» Aim of the task:
The entries are to be written out word for word, with their images left out.

» Data:
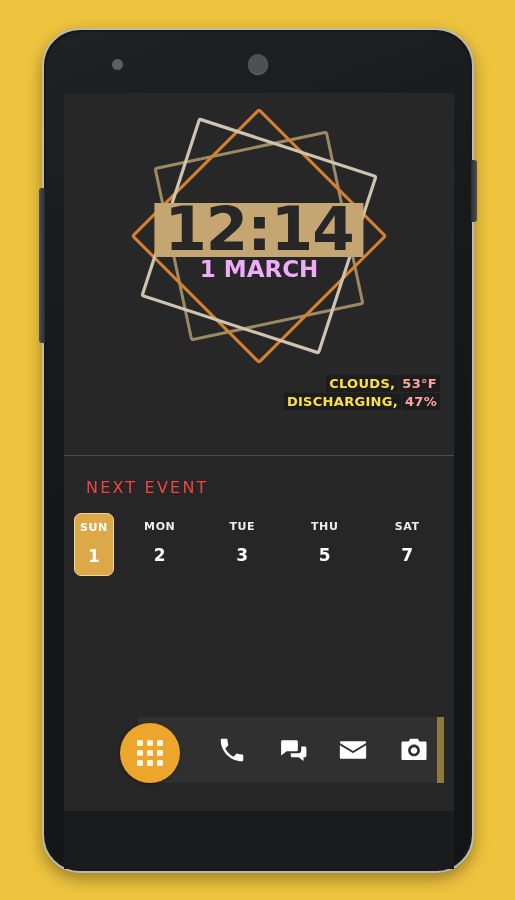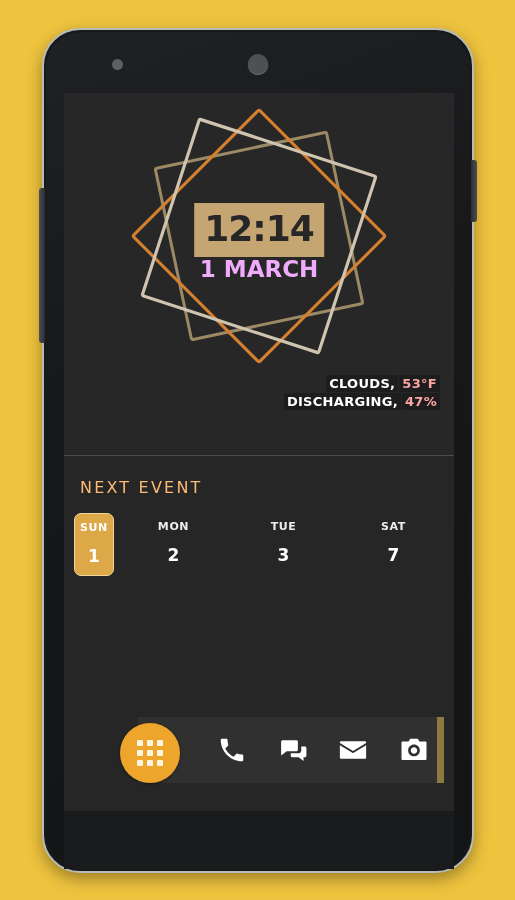"12:14" #clock-time { font-size: 36px -> 61px }
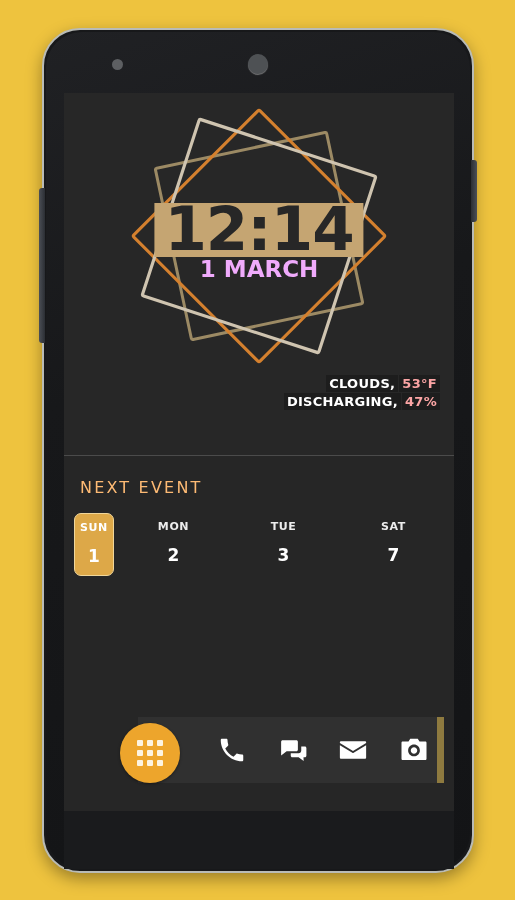"CLOUDS," .status-text { color: #ffffff -> #fde047 }
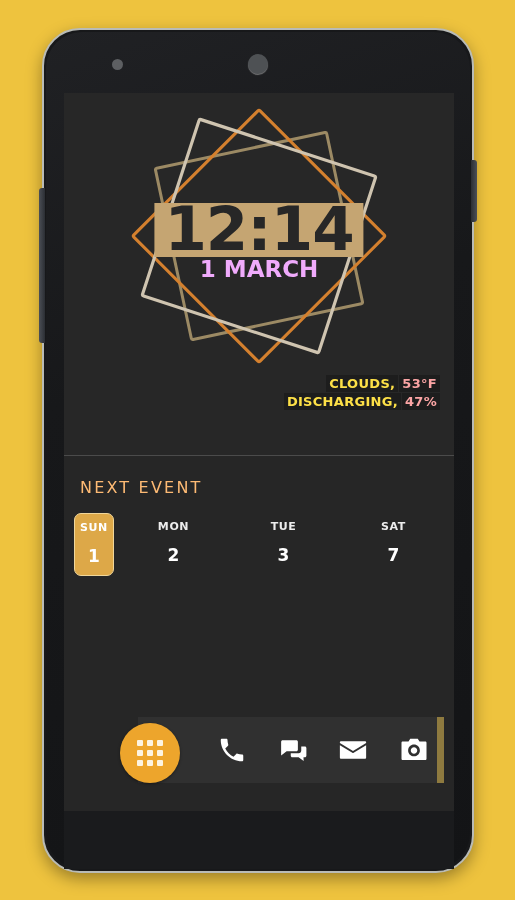"NEXT EVENT" #next-event-title { color: #fdba74 -> #ef4444; padding-left: 16px -> 22px }
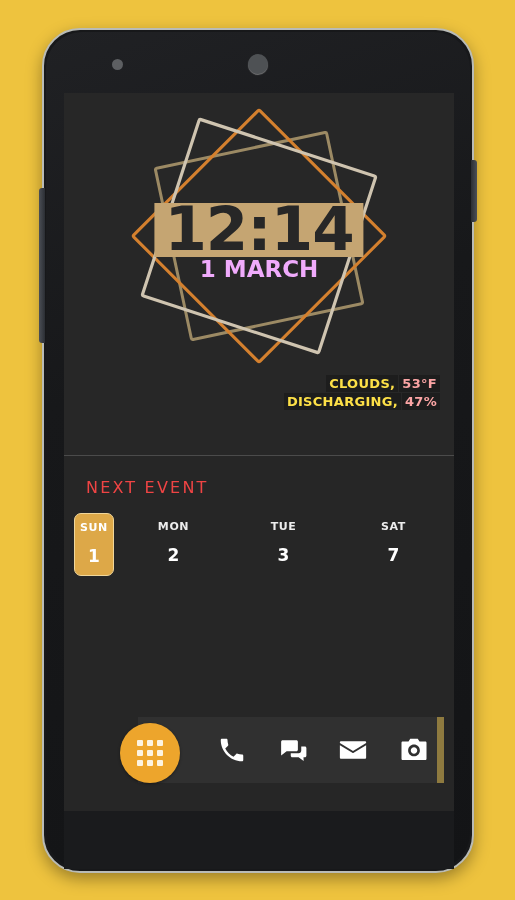"THU" div.day-cell { html: none -> <div> <span>THU</span> <span>5</span> </div> }
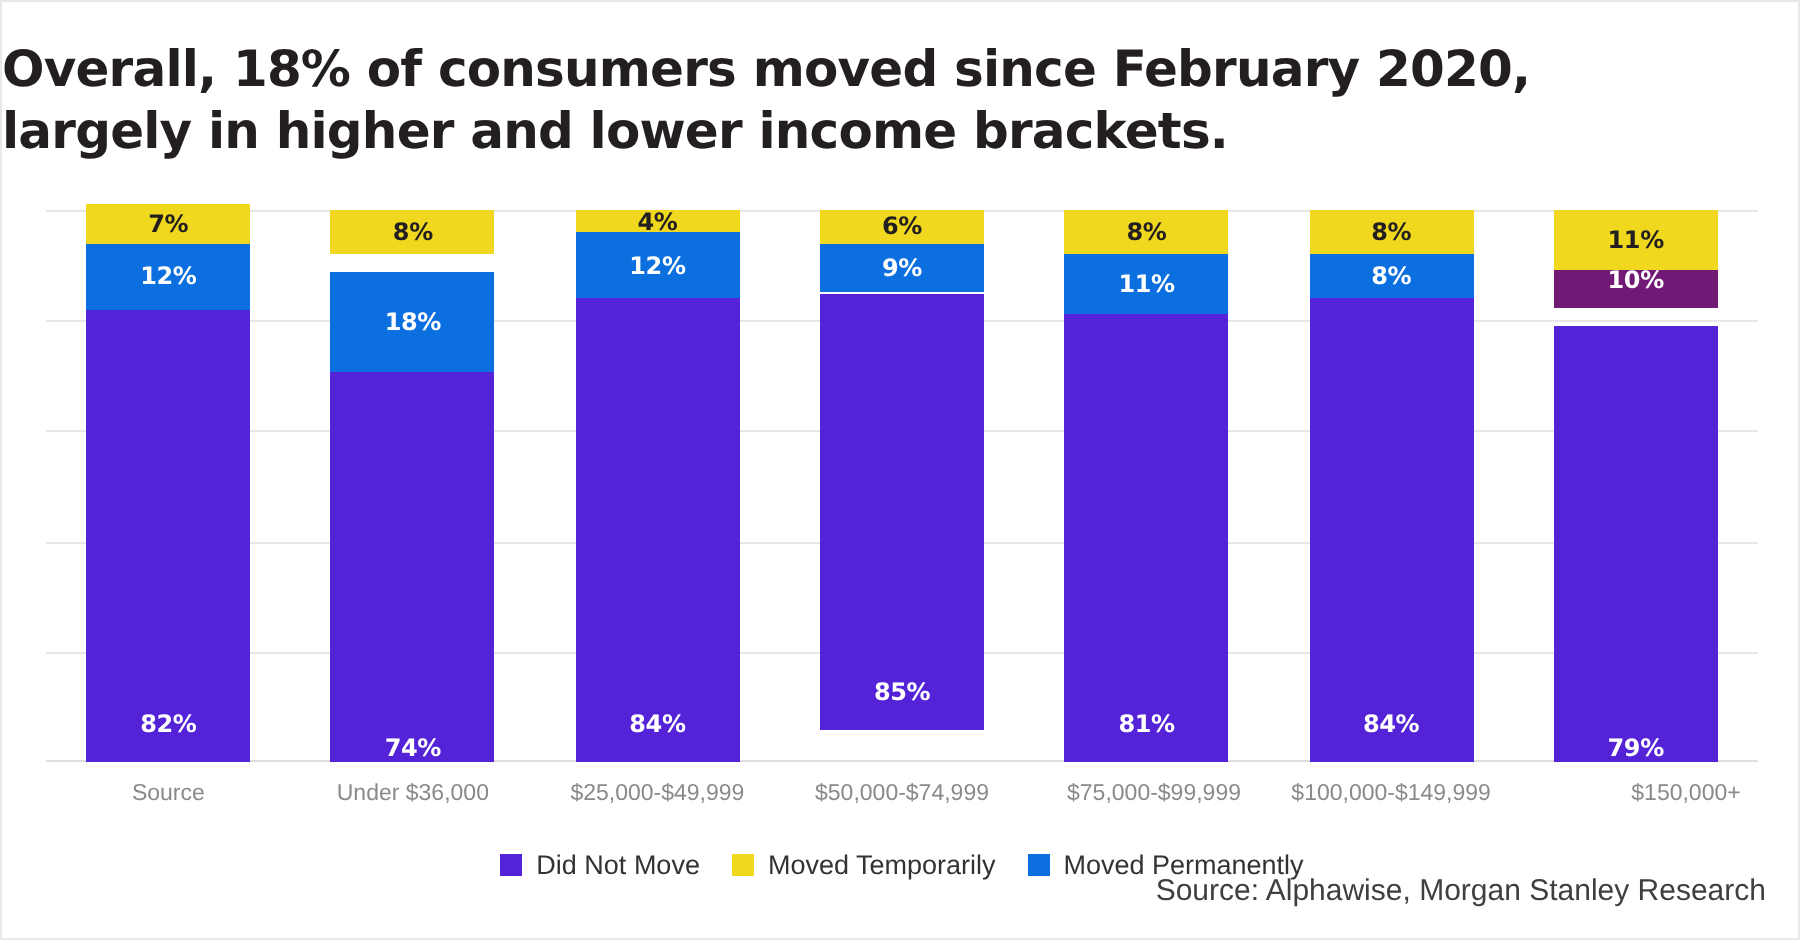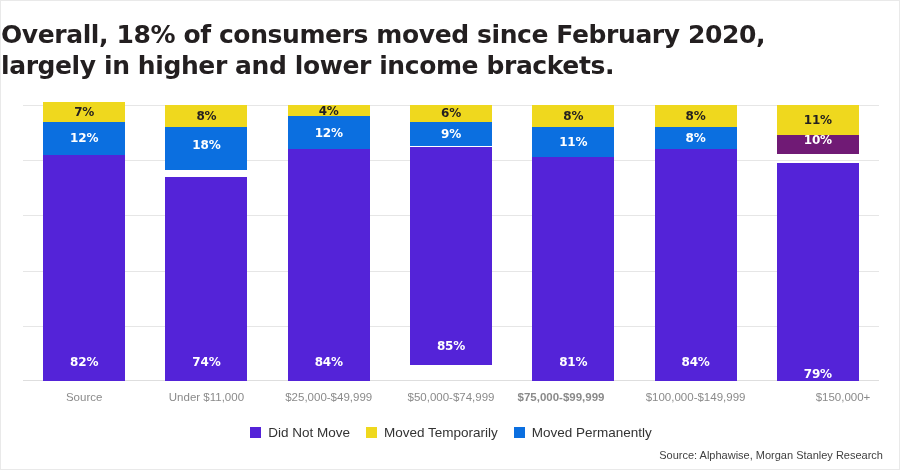"18%" div.seg { bottom: 211px -> 195px }
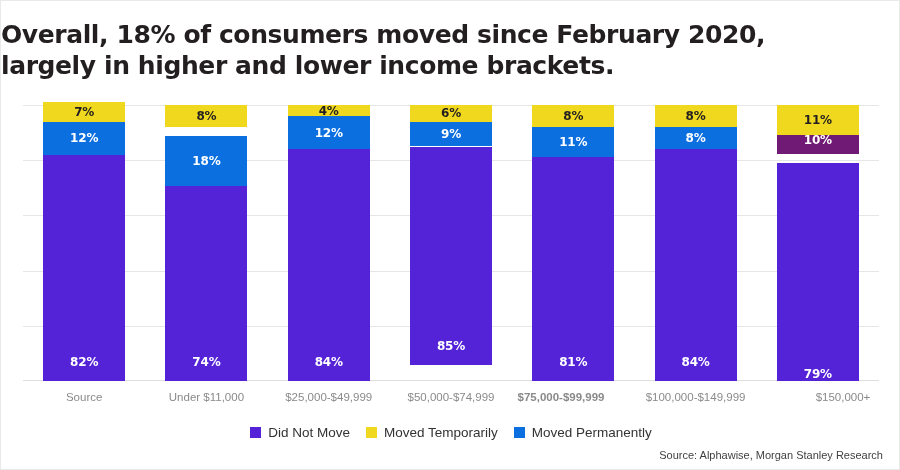"74%" span.seg-label { margin-bottom: 12px -> none }
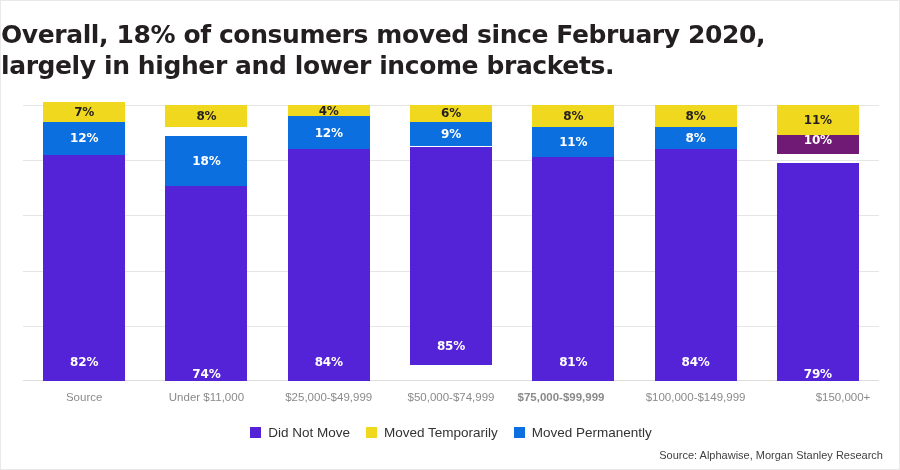"Under $11,000" div.cat-label { text: $11,000 -> $36,000 }
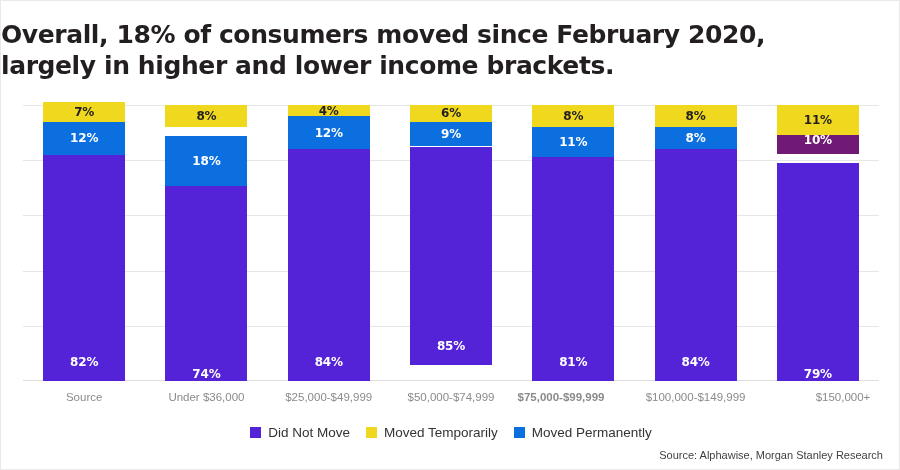"$75,000-$99,999" div.cat-label { font-weight: bold -> none; left: 473px -> 489px }
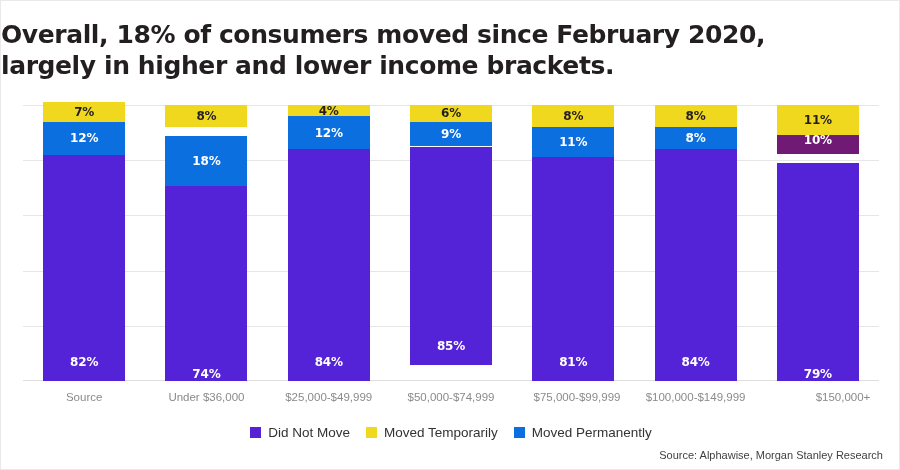"Source: Alphawise, Morgan Stanley" #source { font-size: 11px -> 15px; top: 448px -> 436px }
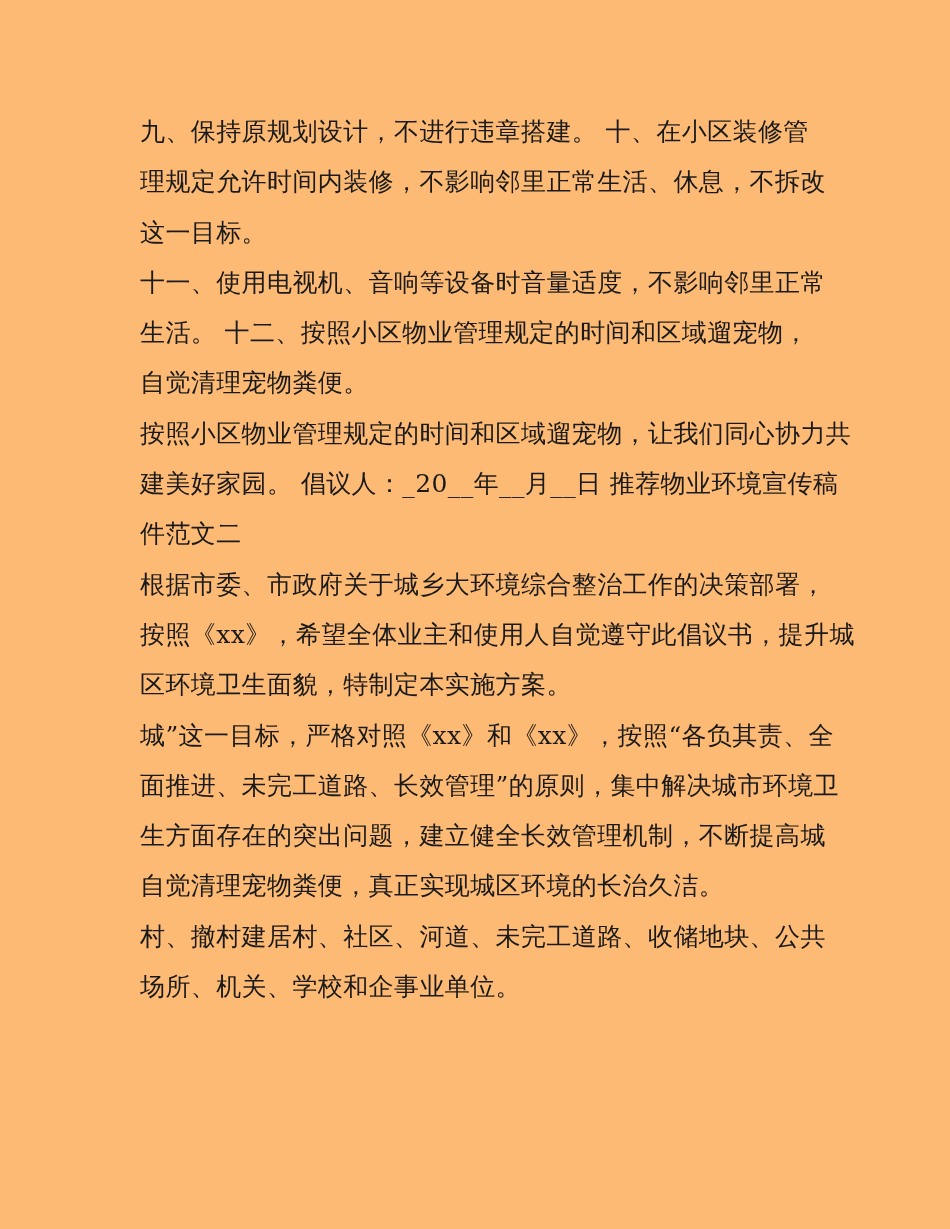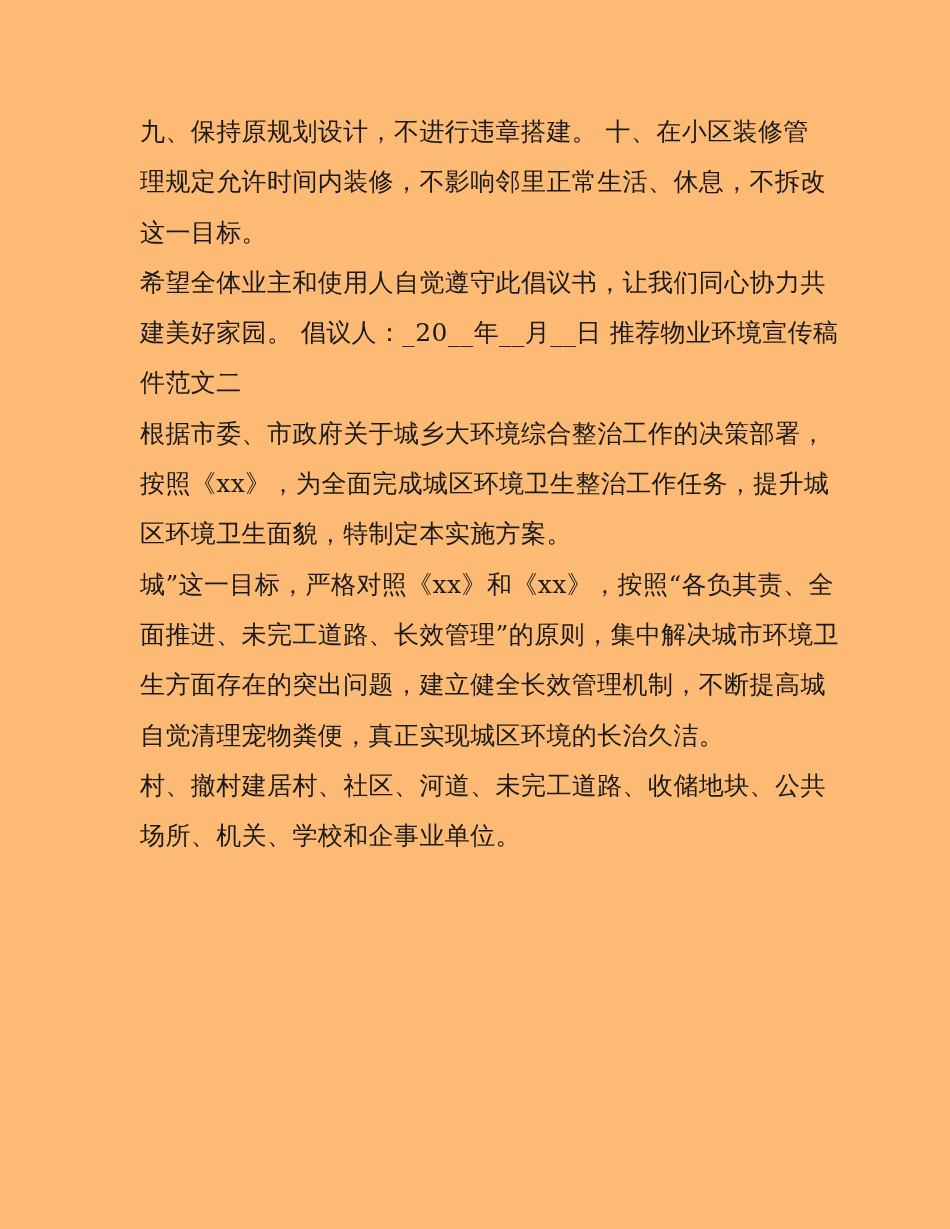"十一、使用电视机、音响等设备时音量适度，不影响邻里正常" div { html: none -> <div> <div>十一、使用电视机、音响等设备时音量适度，不影响邻里正常</div> <div>生活。 十二、按照小区物业管理规定的时间和区域遛宠物，</div> <div>自觉清理宠物粪便。</div> </div> }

» Exercise result:
"12:14" #clock-time { font-size: 36px -> 61px }
"CLOUDS," .status-text { color: #ffffff -> #fde047 }
"NEXT EVENT" #next-event-title { color: #fdba74 -> #ef4444; padding-left: 16px -> 22px }
"THU" div.day-cell { html: none -> <div> <span>THU</span> <span>5</span> </div> }
"18%" div.seg { bottom: 211px -> 195px }
"74%" span.seg-label { margin-bottom: 12px -> none }
"Under $11,000" div.cat-label { text: $11,000 -> $36,000 }
"$75,000-$99,999" div.cat-label { font-weight: bold -> none; left: 473px -> 489px }
"Source: Alphawise, Morgan Stanley" #source { font-size: 11px -> 15px; top: 448px -> 436px }
"十一、使用电视机、音响等设备时音量适度，不影响邻里正常" div { html: none -> <div> <div>十一、使用电视机、音响等设备时音量适度，不影响邻里正常</div> <div>生活。 十二、按照小区物业管理规定的时间和区域遛宠物，</div> <div>自觉清理宠物粪便。</div> </div> }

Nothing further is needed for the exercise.